Creating information that can captivate others, attract them to open an email, and make a purchase might sound like an ability endowed to humans only. But this is not the case, software that can carry out natural language by analyzing data using semantic algorithms are standing up to the stage.  The software can thus determine ideal subject lines for emails and are capable of taking over the once human-dominated online marketing. Another area where machines are taking the lead is the programmatic ad-buying sector. The software can check online, use vast information on potential subjects to target ads on ideal prospects, all in an instance.

The other job that is apparently on the verge of toppling is the duty of financial advisors and analysts. The biggest threat is that computing power, combined with predictive systems and big data are providing the needed analysis and predictions that investors need. This means some financial professionals might have a difficult time hanging on as machines flood the field. If there is one sector of humanity that involves heavy use of documents, then it is the world of law.

Reviewing these extensive materials was once the work of paralegals and lawyers at the lower level, but software is doing the job quite well nowadays. Besides, machines are capable of carrying out other duties involved in the legal world. This means E-discovery, law firm associates, and others in the industry are already facing stiff competition from the AI front. Gathering the information and presenting it to the audience is all in a reporter’s day. Factor in the aspect of readability on the machine and the risk of disruption becomes inevitable. Some media like Associated Press are experimenting with using software that can create reports on corporate earnings automatically. The process has advanced over time to become error-free, which means it can outperform a human worker, putting the job of a reporter in jeopardy. 

While doctors might be considered the most appropriate hands-on experts when it comes to treatment, the tables are turning on diagnosticians, Anesthesiology, and surgeons. Some machines have been FDA approved to carry out low-level anesthesia in such settings as colonoscopies. Besides, machines can carry out other tasks as well, while one doctor can work with several robots to control human elements. 

These machines are also handy in surgery and diagnosis, which means we might soon have the tools working on patients rather than doctors doing the job.
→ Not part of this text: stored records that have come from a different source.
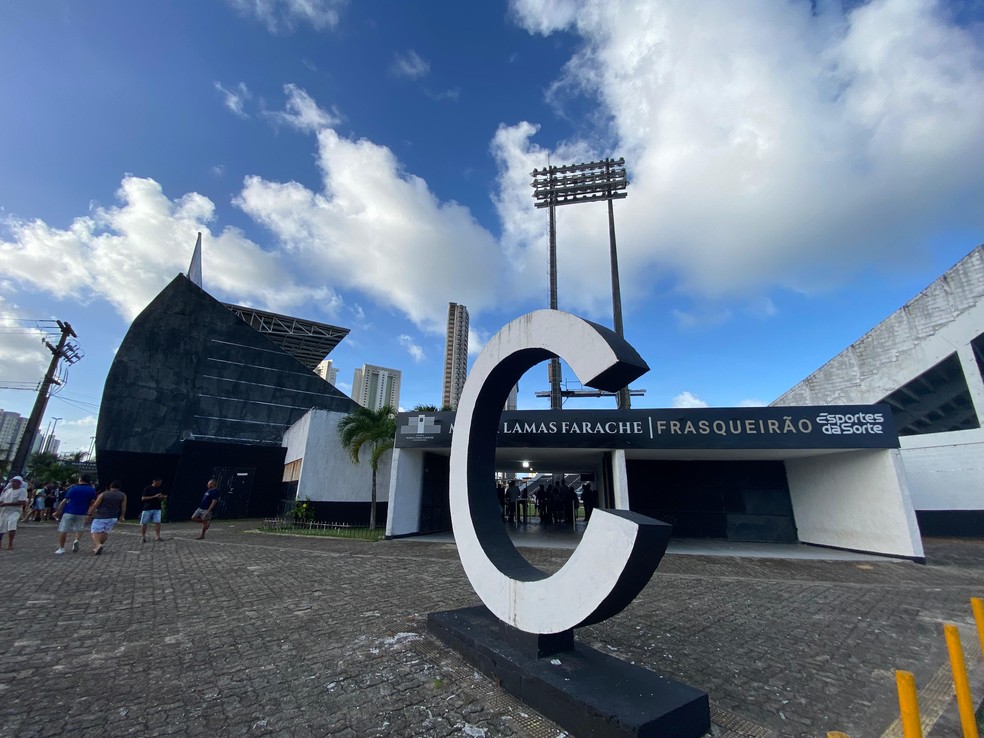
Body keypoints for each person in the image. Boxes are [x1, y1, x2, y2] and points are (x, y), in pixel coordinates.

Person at [54, 474, 98, 554]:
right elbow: (92, 503)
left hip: (69, 511)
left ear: (80, 479)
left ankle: (62, 548)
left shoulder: (73, 488)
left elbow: (64, 501)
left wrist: (58, 511)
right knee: (79, 528)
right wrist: (90, 514)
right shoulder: (91, 490)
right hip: (82, 512)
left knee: (63, 530)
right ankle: (76, 540)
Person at [86, 480, 127, 555]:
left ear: (110, 486)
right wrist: (122, 516)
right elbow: (123, 506)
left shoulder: (104, 494)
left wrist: (89, 514)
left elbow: (95, 504)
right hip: (113, 517)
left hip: (101, 516)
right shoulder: (123, 495)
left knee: (95, 531)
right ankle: (98, 546)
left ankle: (98, 545)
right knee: (105, 532)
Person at [0, 476, 29, 550]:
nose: (13, 483)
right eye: (12, 481)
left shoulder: (22, 491)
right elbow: (1, 500)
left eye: (15, 481)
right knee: (1, 527)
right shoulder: (8, 491)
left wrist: (6, 504)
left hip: (15, 511)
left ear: (19, 483)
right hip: (4, 511)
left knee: (11, 525)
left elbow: (22, 502)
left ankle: (10, 543)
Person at [140, 477, 167, 542]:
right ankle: (143, 537)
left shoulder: (161, 488)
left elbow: (165, 495)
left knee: (158, 522)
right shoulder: (148, 488)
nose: (159, 484)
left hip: (157, 508)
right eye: (157, 483)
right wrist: (154, 497)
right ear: (154, 481)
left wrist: (162, 497)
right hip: (148, 508)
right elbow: (143, 498)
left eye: (160, 483)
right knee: (144, 522)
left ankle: (158, 536)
It is apparent that robotics is here to stay, and although the fear of these machines taking over jobs becomes real, the reality is inevitable.

It is also crucial that you become indispensable in the workplace, which can give you an edge over the competition. Above all, critical thinking comes in handy when it comes to considering yourself successful in the labor world. Critical thinking involves building concepts skillfully and actively and analyzing them, synthesizing them as well as using them for better performance.

This skill is crucial to your success in work and an important asset that employers need. Gathering information and making reliable decisions is part of this aspect and helps select the most applicable solution to problems after sorting through numerous solution options. 

You might have the talent every employer is looking for or the skills set for the job. But if you are not adaptable to changes in the workplace, then you might be headed for a major failure. The world is ever changing, and this will keep on rolling. The best aspect you can have to succeed anywhere, whether in the workplace or beyond, is being ready and able to adapt to changes with ease.

Customer demands will keep changing, and such, you need to be able to identify the shifts in the trends and be able to foresee trends and keep in touch with what is happening around you. In essence, being ready for the future of work is more or less all about you. Remember to equip yourself with creativity and intelligent skills as well.